Abstract
Dear Editor,
We would like to respond to the Letter to the Editor to our study titled “Effect of COVID vaccination on monthly migraine days: A longitudinal cohort study” (1) and the concerns raised by Daungsupawong and Wiwanitkit (2). They raise concern regarding the sample size employed in our study. In our published article, we argued that our sample size was adequate for the vaccine analysis. We took stringent measures, including enforcing an E-diary compliance threshold of ≥80% per month, to ensure the robustness and dependability of our findings (3). This exceptionally high compliance rate enabled us to precisely track shifts in migraine frequency and medication utilization in the context of COVID-19 vaccination. Nonetheless, we acknowledged already in the discussion section of our paper that this factor resulted in lesser inclusions in the infection analysis, which may account for our inability to identify changes in monthly migraine days (MMD) and monthly headache days (MHD) due to COVID infection.

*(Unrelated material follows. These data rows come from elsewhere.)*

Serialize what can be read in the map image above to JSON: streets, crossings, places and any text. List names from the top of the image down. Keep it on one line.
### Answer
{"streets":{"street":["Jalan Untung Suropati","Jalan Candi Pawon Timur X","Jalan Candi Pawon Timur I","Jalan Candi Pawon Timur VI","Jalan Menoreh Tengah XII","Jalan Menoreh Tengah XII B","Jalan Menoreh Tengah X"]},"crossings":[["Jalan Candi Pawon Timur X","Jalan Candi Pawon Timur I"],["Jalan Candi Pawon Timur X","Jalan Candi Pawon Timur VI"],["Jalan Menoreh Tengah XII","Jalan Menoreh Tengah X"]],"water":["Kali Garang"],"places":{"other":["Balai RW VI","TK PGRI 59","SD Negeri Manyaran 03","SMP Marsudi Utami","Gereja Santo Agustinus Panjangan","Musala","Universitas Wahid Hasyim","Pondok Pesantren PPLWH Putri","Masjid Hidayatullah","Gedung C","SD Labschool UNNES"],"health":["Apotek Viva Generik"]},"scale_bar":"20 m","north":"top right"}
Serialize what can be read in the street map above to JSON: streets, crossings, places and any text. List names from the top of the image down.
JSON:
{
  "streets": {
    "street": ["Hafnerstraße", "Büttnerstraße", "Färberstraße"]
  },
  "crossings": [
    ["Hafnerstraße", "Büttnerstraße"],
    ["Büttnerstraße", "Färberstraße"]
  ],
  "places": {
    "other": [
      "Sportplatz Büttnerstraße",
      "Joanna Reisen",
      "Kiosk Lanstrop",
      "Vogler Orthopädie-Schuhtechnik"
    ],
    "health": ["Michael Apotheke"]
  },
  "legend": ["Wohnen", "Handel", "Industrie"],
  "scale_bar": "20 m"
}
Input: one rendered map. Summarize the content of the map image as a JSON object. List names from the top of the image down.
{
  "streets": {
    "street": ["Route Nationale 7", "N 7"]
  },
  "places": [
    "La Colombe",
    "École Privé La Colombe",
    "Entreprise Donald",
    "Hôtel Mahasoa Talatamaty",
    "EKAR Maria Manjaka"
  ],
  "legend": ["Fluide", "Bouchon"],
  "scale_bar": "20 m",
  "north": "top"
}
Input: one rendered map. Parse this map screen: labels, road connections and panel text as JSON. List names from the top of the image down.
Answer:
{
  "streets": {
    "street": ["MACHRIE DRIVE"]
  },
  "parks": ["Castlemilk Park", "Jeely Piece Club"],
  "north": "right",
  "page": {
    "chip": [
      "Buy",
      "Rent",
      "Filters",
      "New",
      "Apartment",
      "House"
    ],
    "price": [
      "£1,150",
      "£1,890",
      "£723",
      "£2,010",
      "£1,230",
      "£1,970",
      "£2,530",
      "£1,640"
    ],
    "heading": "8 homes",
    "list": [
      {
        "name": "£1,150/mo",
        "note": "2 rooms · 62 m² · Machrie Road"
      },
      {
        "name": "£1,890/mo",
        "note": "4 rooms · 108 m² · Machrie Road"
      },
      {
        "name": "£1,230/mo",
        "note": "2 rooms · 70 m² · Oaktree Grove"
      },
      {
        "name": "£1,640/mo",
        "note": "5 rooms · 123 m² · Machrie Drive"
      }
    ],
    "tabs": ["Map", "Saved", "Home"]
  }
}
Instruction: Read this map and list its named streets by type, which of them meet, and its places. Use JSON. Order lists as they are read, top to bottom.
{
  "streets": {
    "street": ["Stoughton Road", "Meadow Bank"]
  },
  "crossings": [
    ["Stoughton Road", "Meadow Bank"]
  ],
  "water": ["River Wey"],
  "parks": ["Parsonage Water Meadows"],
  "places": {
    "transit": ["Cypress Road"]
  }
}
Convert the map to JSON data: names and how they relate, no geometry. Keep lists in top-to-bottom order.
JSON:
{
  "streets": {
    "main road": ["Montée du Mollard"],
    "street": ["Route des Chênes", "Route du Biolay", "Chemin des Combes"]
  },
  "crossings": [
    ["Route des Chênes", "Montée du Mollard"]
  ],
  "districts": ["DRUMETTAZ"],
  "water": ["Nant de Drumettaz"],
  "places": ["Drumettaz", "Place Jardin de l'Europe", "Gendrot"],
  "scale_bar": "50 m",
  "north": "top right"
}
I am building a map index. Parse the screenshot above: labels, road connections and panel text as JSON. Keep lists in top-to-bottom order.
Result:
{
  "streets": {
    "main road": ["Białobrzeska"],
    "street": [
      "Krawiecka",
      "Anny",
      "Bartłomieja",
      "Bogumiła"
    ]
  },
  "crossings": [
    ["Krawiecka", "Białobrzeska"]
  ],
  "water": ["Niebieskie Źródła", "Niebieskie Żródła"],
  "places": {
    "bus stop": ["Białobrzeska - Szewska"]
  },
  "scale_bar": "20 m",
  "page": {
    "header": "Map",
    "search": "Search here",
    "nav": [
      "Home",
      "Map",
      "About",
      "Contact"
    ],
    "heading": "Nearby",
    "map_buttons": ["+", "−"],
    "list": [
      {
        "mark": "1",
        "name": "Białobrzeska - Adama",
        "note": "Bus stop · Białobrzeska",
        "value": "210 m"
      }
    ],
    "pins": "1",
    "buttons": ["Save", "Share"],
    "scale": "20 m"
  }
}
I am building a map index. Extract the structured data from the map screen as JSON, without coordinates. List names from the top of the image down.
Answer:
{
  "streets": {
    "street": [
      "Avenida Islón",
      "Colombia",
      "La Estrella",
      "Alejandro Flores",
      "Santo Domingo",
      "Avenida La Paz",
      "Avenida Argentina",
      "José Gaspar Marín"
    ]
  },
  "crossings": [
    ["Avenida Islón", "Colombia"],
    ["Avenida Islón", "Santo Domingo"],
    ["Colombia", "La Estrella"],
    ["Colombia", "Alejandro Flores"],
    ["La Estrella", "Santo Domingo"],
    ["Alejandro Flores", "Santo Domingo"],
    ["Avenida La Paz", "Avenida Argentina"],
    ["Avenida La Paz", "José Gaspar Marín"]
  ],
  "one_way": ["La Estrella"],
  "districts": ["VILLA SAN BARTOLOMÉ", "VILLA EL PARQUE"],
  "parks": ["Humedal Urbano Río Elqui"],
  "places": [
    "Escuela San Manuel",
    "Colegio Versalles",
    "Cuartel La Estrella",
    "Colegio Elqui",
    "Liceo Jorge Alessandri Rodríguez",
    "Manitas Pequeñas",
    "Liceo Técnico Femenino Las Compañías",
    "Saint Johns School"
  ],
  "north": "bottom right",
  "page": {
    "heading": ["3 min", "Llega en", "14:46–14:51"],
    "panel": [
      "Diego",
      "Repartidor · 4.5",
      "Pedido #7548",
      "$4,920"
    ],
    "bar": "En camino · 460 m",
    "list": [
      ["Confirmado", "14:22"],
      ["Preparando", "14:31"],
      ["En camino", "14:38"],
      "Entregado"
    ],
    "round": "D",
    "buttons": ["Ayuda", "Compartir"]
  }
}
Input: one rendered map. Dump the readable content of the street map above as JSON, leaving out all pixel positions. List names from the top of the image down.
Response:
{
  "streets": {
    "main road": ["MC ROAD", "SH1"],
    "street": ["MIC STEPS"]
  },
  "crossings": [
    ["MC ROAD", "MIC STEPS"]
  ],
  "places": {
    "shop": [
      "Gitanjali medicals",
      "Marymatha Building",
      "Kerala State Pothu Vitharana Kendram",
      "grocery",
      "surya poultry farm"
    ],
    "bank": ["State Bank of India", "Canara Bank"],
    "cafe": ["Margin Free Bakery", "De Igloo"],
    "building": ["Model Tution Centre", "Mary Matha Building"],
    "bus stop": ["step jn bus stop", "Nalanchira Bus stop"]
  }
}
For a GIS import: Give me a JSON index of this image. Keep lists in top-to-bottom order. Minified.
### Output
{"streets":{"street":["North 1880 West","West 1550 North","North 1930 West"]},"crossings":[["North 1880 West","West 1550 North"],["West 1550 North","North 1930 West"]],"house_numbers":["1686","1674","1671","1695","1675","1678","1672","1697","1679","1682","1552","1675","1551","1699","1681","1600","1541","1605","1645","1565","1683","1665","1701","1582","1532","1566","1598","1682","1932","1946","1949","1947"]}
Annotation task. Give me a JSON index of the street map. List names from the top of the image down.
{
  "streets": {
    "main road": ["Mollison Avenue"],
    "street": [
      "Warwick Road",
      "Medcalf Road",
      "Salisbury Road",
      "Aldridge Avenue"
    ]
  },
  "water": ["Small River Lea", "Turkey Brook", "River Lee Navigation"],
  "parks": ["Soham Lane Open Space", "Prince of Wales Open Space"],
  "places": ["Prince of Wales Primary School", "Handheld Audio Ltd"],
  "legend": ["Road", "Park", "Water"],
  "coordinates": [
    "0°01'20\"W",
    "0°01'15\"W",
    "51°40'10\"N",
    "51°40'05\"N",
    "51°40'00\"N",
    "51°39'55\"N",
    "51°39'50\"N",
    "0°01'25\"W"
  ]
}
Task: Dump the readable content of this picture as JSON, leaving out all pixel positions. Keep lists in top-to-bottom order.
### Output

Regarding concerns about self-reported data of the infection- and vaccination dates, Daungsupawong and Wiwanitkit highlight the potential for recollection bias and reporting errors in general. As discussed in our article, it is true that the exact day and method of diagnosing COVID-19 infection could vary among participants, potentially affecting the accuracy of infection date estimation. However, this potential limitation was partly mitigated by our data analysis which was comparing a month rather than a few days after infection. Importantly, the vaccination analysis benefited from participants easily accessing their exact vaccination dates and types through the “Corona check” app/website developed by the Dutch Ministry of Public Health, Welfare, and Sport, ensuring high accuracy.
In response to the comment suggesting that medication adjustments were not considered, we respectfully disagree. As outlined in the methodology section, the study did take medication adjustments into account by incorporating them as a covariate in the linear mixed model analyses, even though the primary focus was on the alteration in monthly migraine days (MMD). We acknowledge a true limitation of our study, namely assessing disability with other validated questionnaires (e.g. HIT-6 or MIDAS). Integrating such instruments might have enriched the evaluation by providing an even more comprehensive understanding of the subject matter.
Finally, it was suggested that there is a need for larger sample sizes and multicenter data to conduct in-depth epidemiological studies on the connections between illness and immunization. We agree that this may provide even more robust insights into the relationships between COVID-19 and migraine. Such studies would allow us to delve deeper into potential mechanisms and variability in immune responses based on genetic traits, which is an exciting avenue for future research. We would, therefore, applaud if more centers would incorporate our validated E-headache diary tool to work together if unexpected triggers for migraine may occur in the future.
In conclusion, we appreciate the comments, these discussions are essential for advancing scientific knowledge. While our study has some limitations, it offers valuable insights into the potential effects of COVID-19 infection and vaccination on migraine patients. We encourage further research to expand on these findings and explore the complex interplay between inflammatory mediators and migraine, and individual genetic factors.